* _DATA FOR THE TASK_
◆ ◆ ◆

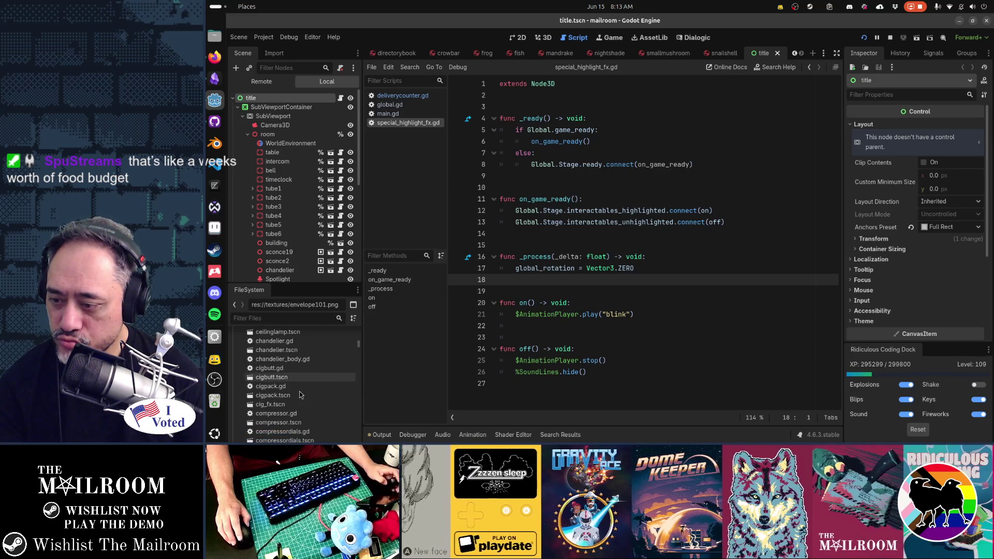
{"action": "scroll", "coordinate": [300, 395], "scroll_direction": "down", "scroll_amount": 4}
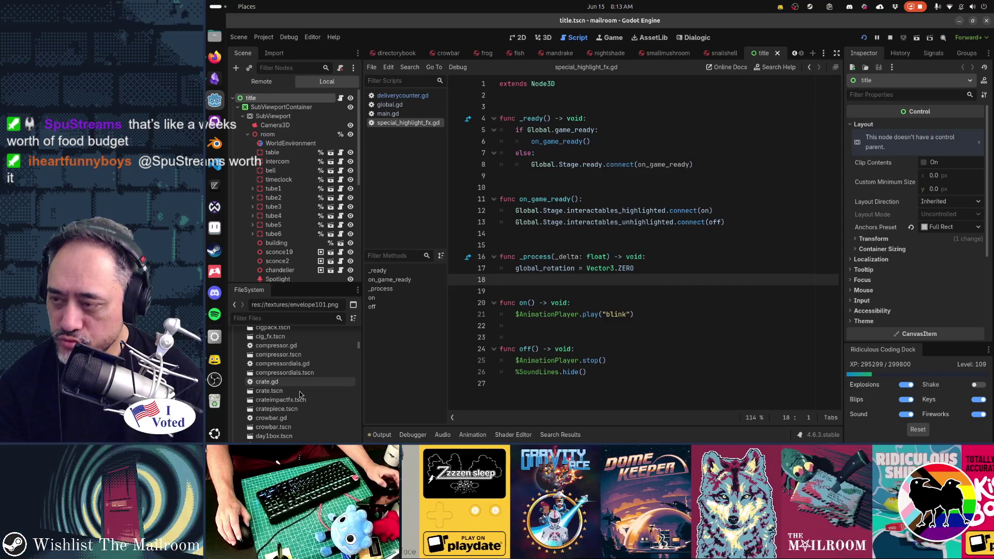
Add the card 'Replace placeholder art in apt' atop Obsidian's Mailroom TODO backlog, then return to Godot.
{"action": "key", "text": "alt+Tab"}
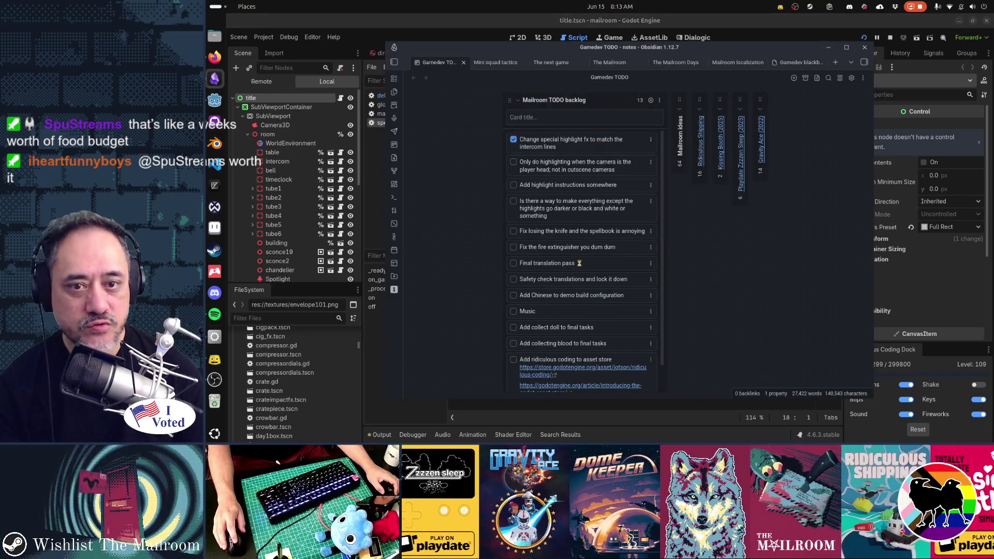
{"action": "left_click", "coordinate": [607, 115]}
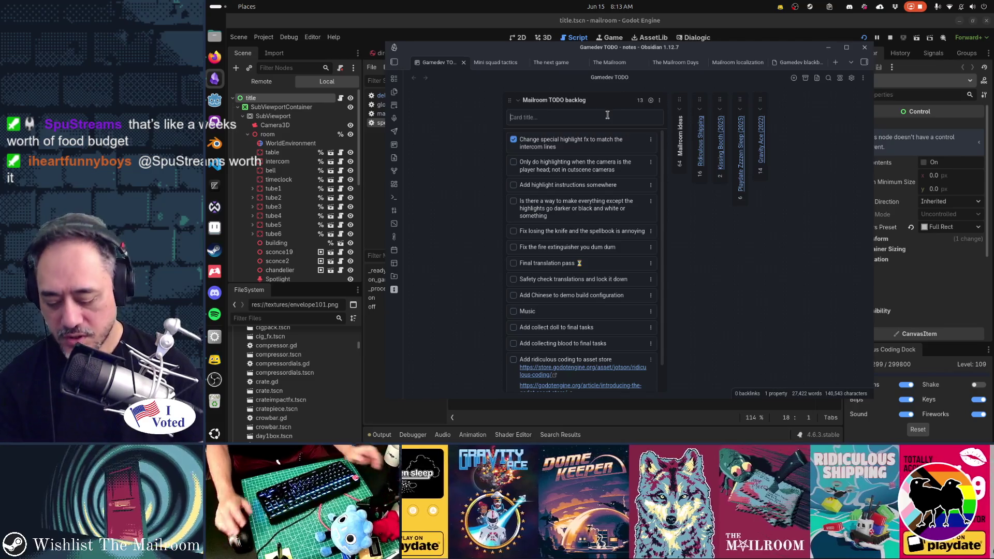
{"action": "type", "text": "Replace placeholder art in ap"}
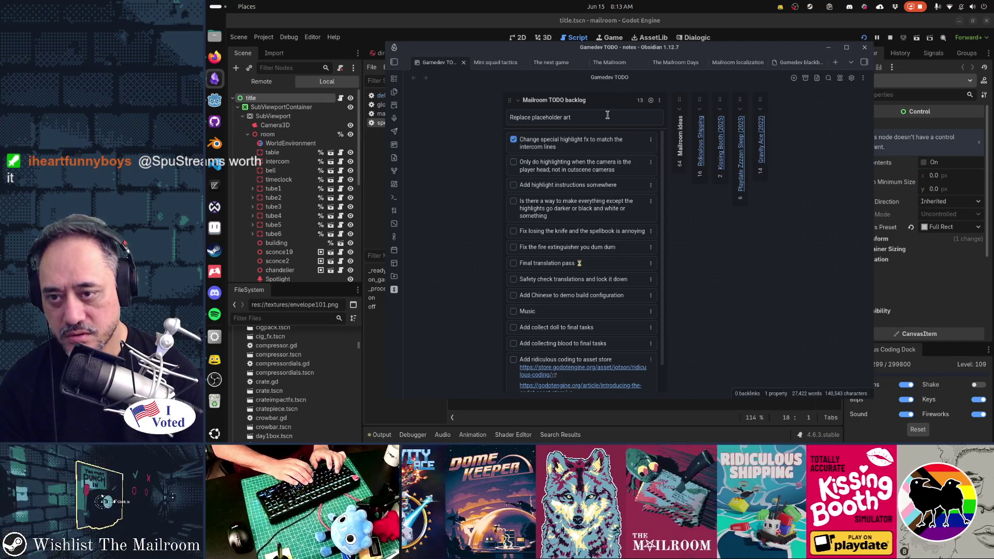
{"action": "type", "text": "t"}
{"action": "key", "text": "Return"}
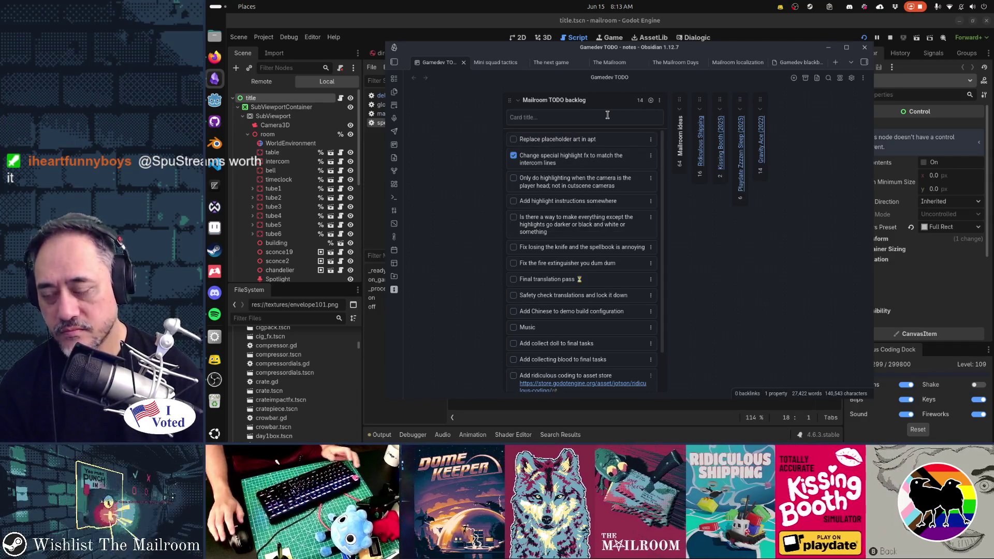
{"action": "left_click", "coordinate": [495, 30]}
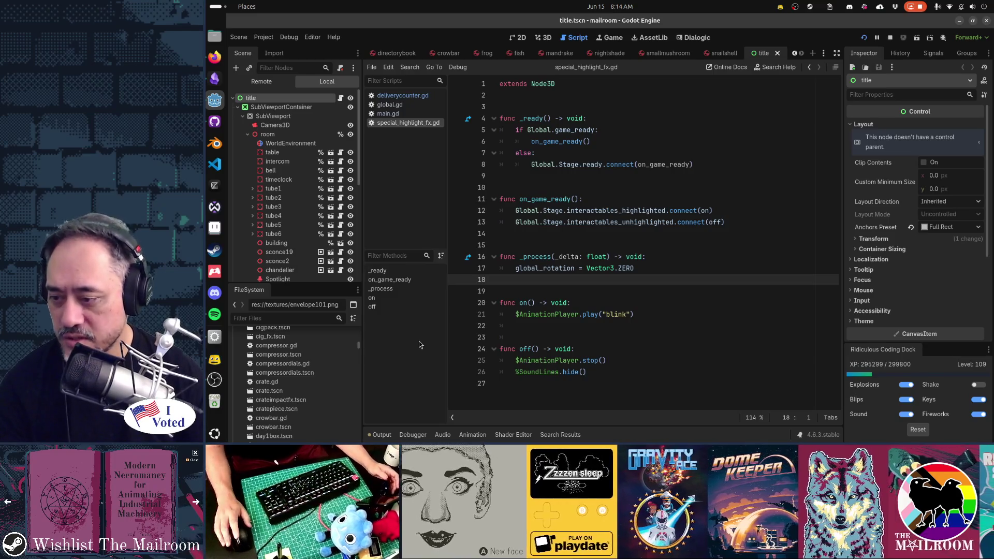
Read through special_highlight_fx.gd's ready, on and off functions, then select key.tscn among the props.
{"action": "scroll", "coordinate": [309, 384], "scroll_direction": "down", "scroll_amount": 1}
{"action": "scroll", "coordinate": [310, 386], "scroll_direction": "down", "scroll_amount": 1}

◆ ◆ ◆

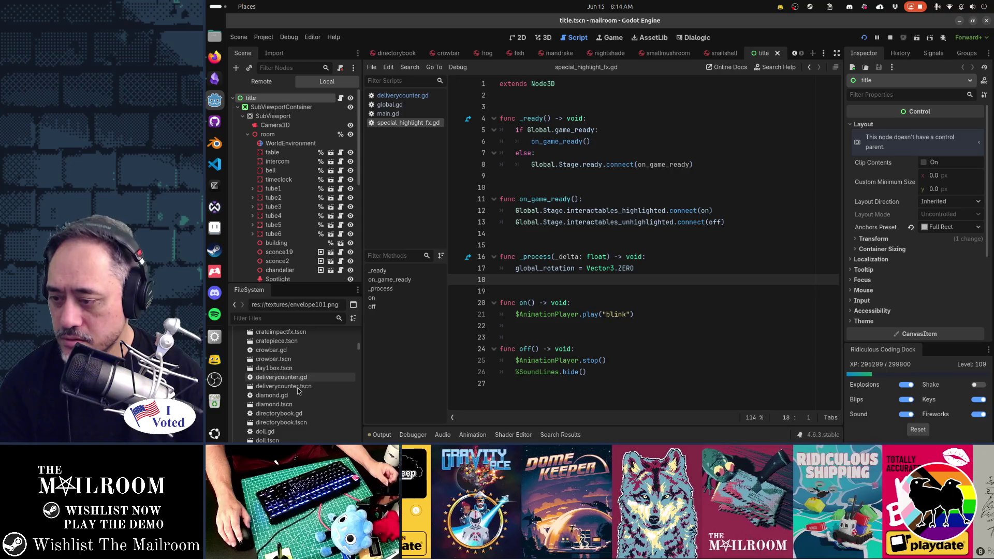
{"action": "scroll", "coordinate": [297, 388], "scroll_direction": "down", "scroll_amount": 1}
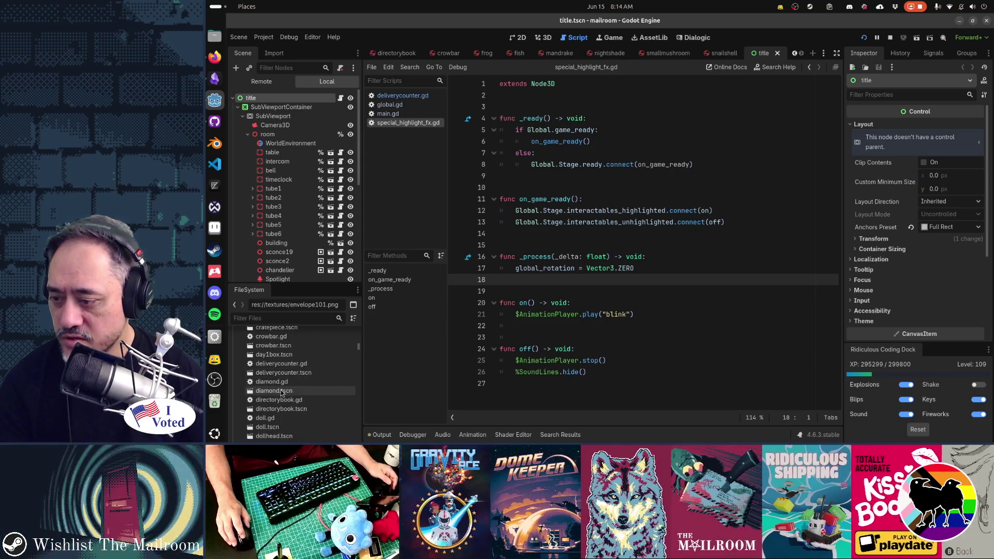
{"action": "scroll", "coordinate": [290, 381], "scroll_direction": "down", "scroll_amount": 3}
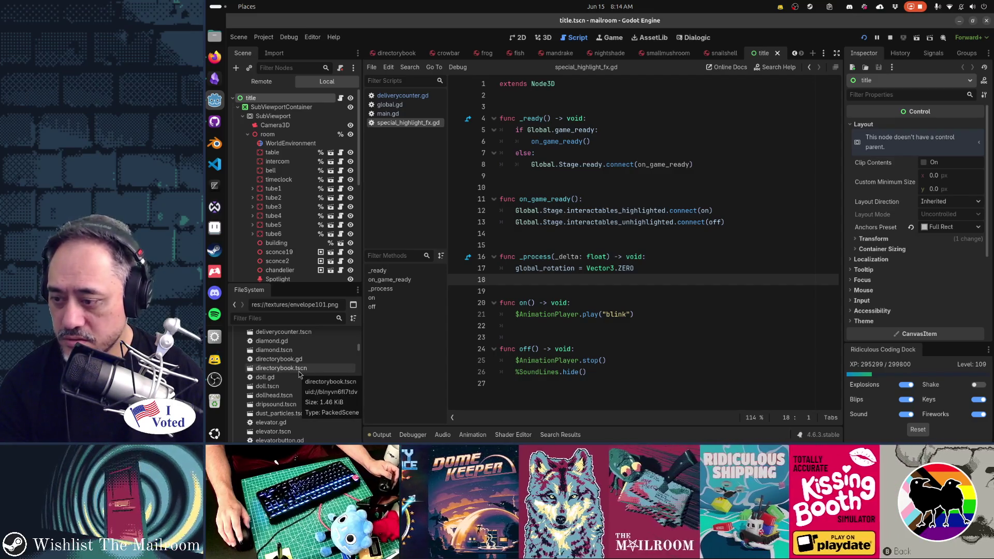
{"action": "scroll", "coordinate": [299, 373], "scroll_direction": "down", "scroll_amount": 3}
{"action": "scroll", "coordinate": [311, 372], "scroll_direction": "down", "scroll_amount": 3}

◆ ◆ ◆

* _WORK ORDER_
Output each line of the listing in which the string "Replace" is found.

* _ANSWER TO THIS PROBLEM_
Add the card 'Replace placeholder art in apt' atop Obsidian's Mailroom TODO backlog, then return to Godot.
{"action": "type", "text": "Replace placeholder art in ap"}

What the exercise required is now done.